| TASK DESCRIPTION |
Some entries follow. Reproduce exactly the lines starting at the one with "Panel set 1: Row" and stopping after the one with "Panel set 3: Row".

(PROVIDED DATA Opens)

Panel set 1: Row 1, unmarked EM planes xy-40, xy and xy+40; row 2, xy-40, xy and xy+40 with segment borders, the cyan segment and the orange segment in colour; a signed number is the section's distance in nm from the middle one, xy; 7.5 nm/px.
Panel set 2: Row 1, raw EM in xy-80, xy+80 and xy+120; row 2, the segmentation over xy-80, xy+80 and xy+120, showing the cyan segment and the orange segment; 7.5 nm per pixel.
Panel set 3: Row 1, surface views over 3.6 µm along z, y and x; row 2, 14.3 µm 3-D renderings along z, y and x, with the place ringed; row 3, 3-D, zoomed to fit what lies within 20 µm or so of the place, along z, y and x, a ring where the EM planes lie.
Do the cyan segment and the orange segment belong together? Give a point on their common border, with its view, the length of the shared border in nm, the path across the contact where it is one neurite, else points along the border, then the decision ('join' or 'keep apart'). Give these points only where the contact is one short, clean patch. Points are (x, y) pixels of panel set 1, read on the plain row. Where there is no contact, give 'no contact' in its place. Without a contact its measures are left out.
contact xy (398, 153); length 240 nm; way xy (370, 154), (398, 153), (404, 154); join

(PROVIDED DATA Closes)
(PROVIDED DATA Opens)

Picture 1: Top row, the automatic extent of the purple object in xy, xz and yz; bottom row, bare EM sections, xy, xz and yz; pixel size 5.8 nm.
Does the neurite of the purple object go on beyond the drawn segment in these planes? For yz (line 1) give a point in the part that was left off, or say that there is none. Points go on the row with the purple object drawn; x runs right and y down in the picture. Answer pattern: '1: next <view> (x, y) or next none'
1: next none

(PROVIDED DATA Closes)

| RESULT OF THIS EXERCISE |
Panel set 1: Row 1, unmarked EM planes xy-40, xy and xy+40; row 2, xy-40, xy and xy+40 with segment borders, the cyan segment and the orange segment in colour; a signed number is the section's distance in nm from the middle one, xy; 7.5 nm/px.
Panel set 2: Row 1, raw EM in xy-80, xy+80 and xy+120; row 2, the segmentation over xy-80, xy+80 and xy+120, showing the cyan segment and the orange segment; 7.5 nm per pixel.
Panel set 3: Row 1, surface views over 3.6 µm along z, y and x; row 2, 14.3 µm 3-D renderings along z, y and x, with the place ringed; row 3, 3-D, zoomed to fit what lies within 20 µm or so of the place, along z, y and x, a ring where the EM planes lie.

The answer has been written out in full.